Wiedmer: Vols droppng Heels shows weakness

Wednesday, August 18, 2010

Herman Schrader and his wife Mary have been University of Tennessee football season-ticket holders for more than 40 years. For the last decade or so that's meant driving from their East Ridge home to the Kmart on Highway 58 early on the morning of every home game, then boarding a bus with friends for the two-hour ride to Neyland Stadium.

"Section K in the South end zone, 51 rows up," Schrader said Tuesday evening. "Only place we've ever sat."

And he's excited to start another season of Big Orange football on Sept. 4, when the Vols host UT-Martin.

"Oh, I look forward to it every year," Schrader said. "To me, it's so much more than the game. I love to watch the crowd, watch the people. I love the whole atmosphere. I even love watching the warm-ups."

But he didn't love hearing that Tennessee has decided to drop a two-game series with North Carolina that was set to begin next season in favor of non-BCS conference foe Buffalo of the Mid-American Conference.

"Now that's something I don't like," he said. "I like playing UCLA, North Carolina, Oregon, teams like that. I don't like pushovers."

The Vols apparently believe so strongly that North Carolina is capable of pushing over UT's bowl hopes for next season that they're willing to pay the Tar Heels $750,000 to cancel the contract.

"Personally, it's kind of a downer for me because I was looking forward to playing Carolina as a North Carolina native," UT athletic director Mike Hamilton told the Knoxville News Sentinel. "But without the ability to move it later in the decade, we felt like we needed to break that six-game stretch up and put a non-BCS team in there."

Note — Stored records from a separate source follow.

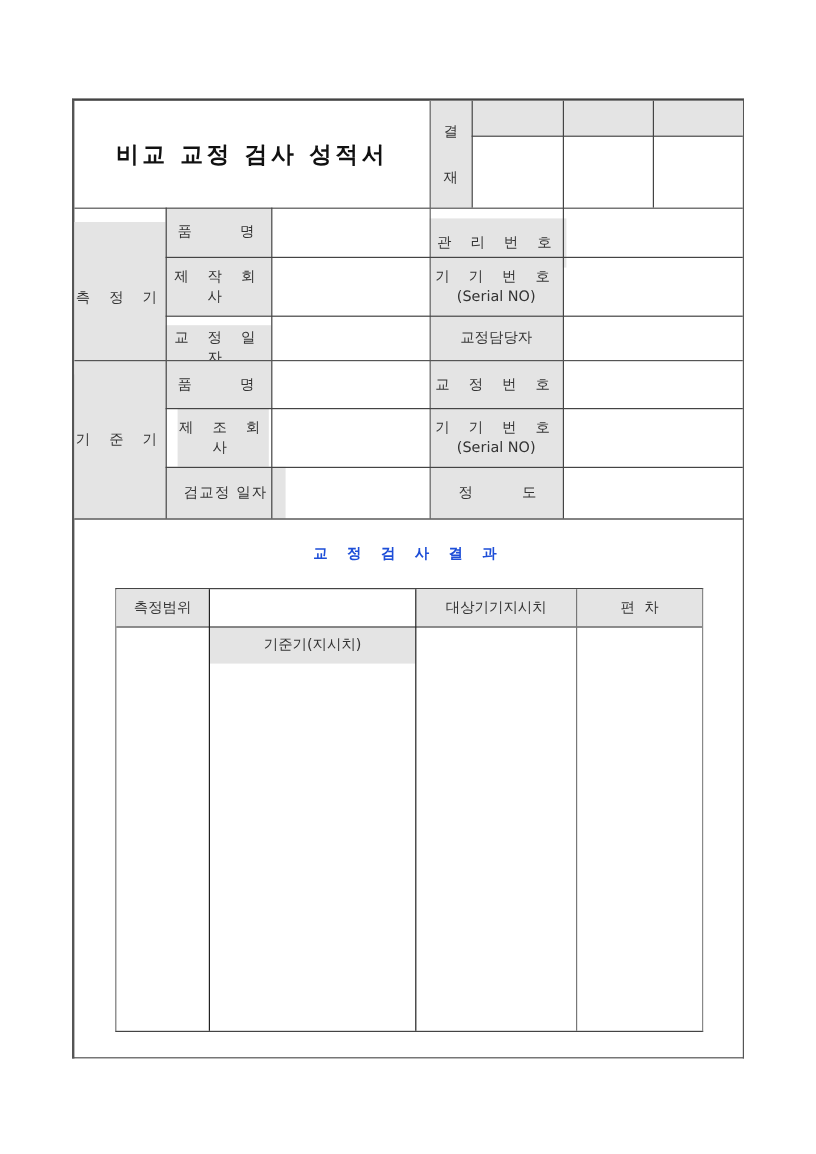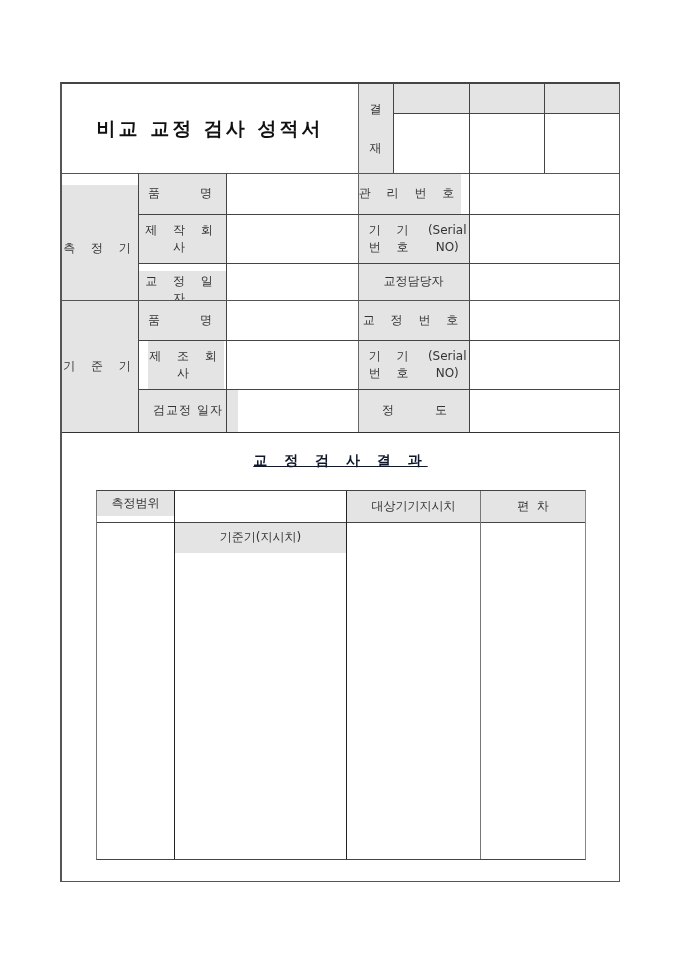"관 리 번 호" div.cell { top: 173px -> 182px; width: 103px -> 114px }
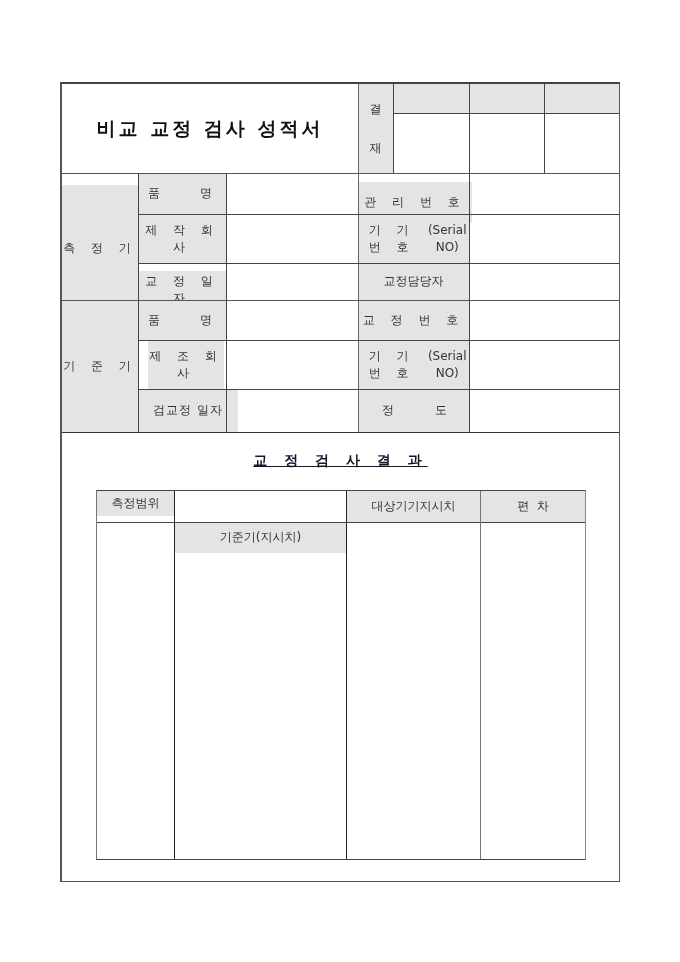"기 기 번 호" .two-line { flex-direction: none -> column }
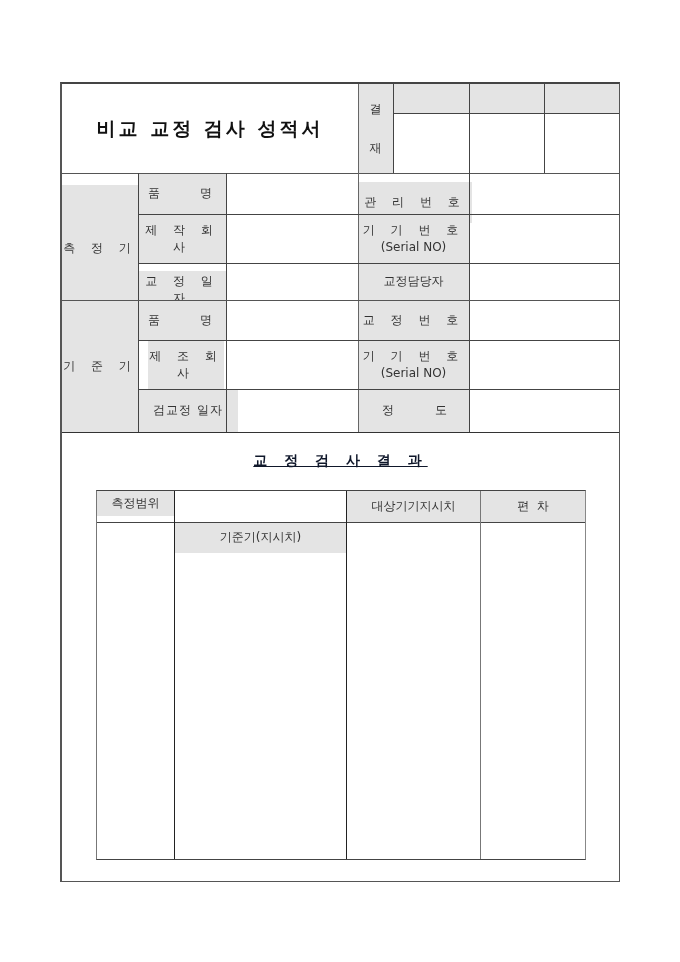"교 정 검 사 결" .res-title { color: #0f172a -> #1d4ed8; font-size: 14px -> 12px; text-decoration: underline -> none }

Assuming the Vols haven't fallen so far so fast that they're shaking in their Adidas cleats over opening the 2011 season with North Texas and Cincinnati, that stretch would have begun on Week 3 with a road trip to Florida, followed by a visit to Chapel Hill, an off week, home games against Georgia and LSU, back on the road against Alabama and a home game on Halloween weekend against South Carolina.

Even the game after that is no picnic, what with dangerous and rapidly improving Middle Tennessee dropping in. Cap that off with road trips to Arkansas and Kentucky sandwiched around a home game against Vanderbilt and it's easy to see why Hamilton or football coach Derek Dooley might search for relief anywhere it can be found.

But it's also not like these are the basketball Tar Heels of Michael Jordan, Vince Carter and Phil Ford. And even if they were, do you think Vols hoops boss Bruce Pearl would ask for a buyout?

Pearl would be more likely to ask the NCAA for a waiver to face Jordan, Carter and Tyler Hansbrough all at the same time, just to make it all more fun and frenzied and marketable.

If it were Pearl, he'd even request the shot clock be turned off so the Heels could go to the Four Corners one last time, especially if it would get him a Saturday 9 p.m. tipoff on ESPN's flagship network.

Obviously, basketball isn't football. One loss never kills you in hoops until it's the last game of the season. Every game counts in football, as the BCS boys are only too happy to remind us. And a loss at UNC could turn a potential UT bowl season next autumn into a 5-7 campaign, complete with all those lost bowl practices.

There's also the matter of adding another home game next season by dropping UNC. With that extra $3 million they'll pocket, the Vols can buy off the Heels, slip a few hundred thousand dollars Buffalo's way and still come out way ahead.

Still, isn't a contract a contract? And shouldn't Tennessee be big enough to honor it? Sure, the scholarships are down. But they aren't that down. Furthermore, remember how Pearl used his four suspended players last January to shock No. 1 Kansas? Maybe UT loses to UNC next season, but in 2012 that same matchup in Neyland could give them the kind of early victory that they could ride to a storybook campaign.

But this may be the best reason the Vols should have kept their word and the UNC series:

Said ticket holder Schrader of the supposed certainty of beating the Bulls as opposed to a possible loss to the Tar Heels: "I'd rather see us lose to North Carolina than beat Buffalo."

Too bad the UT brass doesn't feel the same.